Verhinderte Verständigung

■ Im Hebbel-Theater war „Das D'Amato-System“ zu sehen, eine Tanzoper mit Gebärdensprache von Helmut Oehring

Ein dumpfes Grollen kriecht von unten in den Zuschauerraum. Brustkörbe vibrieren, fast unmerklich. Klang umzingelt das Publikum, im Wellensalat erklingen ferne Stimmen, dann krachen Schläge eigentümlich körperlich gegen die Rippen. Schön, doch was hat das mit Boxsport zu tun?

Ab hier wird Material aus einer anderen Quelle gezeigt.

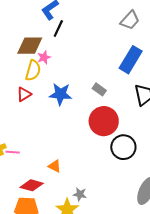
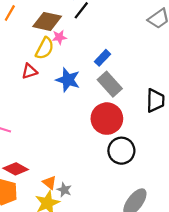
blue rectangle: (131, 60) -> (103, 58), moved, size x0.6
gray rectangle: (99, 89) -> (110, 84), size x1.6
orange triangle: (55, 166) -> (50, 183), moved

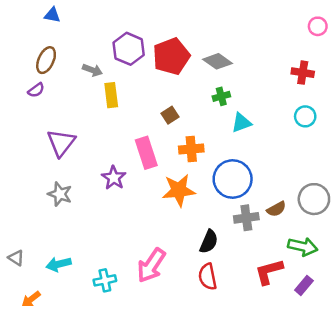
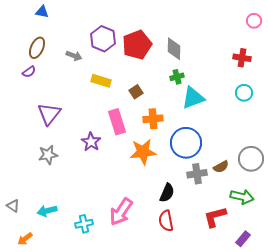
gray diamond: (218, 61) -> (174, 49), turned 55
yellow rectangle: (111, 95) -> (101, 81), moved, turned -66
cyan triangle: (241, 123) -> (193, 98), size x1.4
gray star: (60, 194) -> (48, 155), turned -30
purple rectangle: (304, 285) -> (243, 239), moved

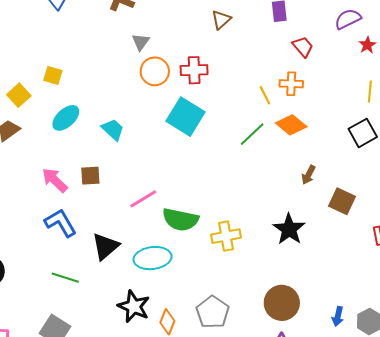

Helmut Oehring gibt mit dem Titel seines neuen Musiktheaters weitreichende Vorgaben. Ausgerechnet Cus D'Amato, den ersten Trainer des Bad-Boy-Boxers Mike Tyson, erwählt er zum Paten seiner Tanzoper – „Das D'Amato-System“. Es sei, erklärt der Komponist, mit seiner Begeisterung fürs Boxen kokettierend, genau diese Gleichzeitigkeit von Angriff und Verteidigung, das fließende Ineinander von vorwärts und zurück, das dem musikalischen Prozeß den Rahmen setze. Ahh, ja.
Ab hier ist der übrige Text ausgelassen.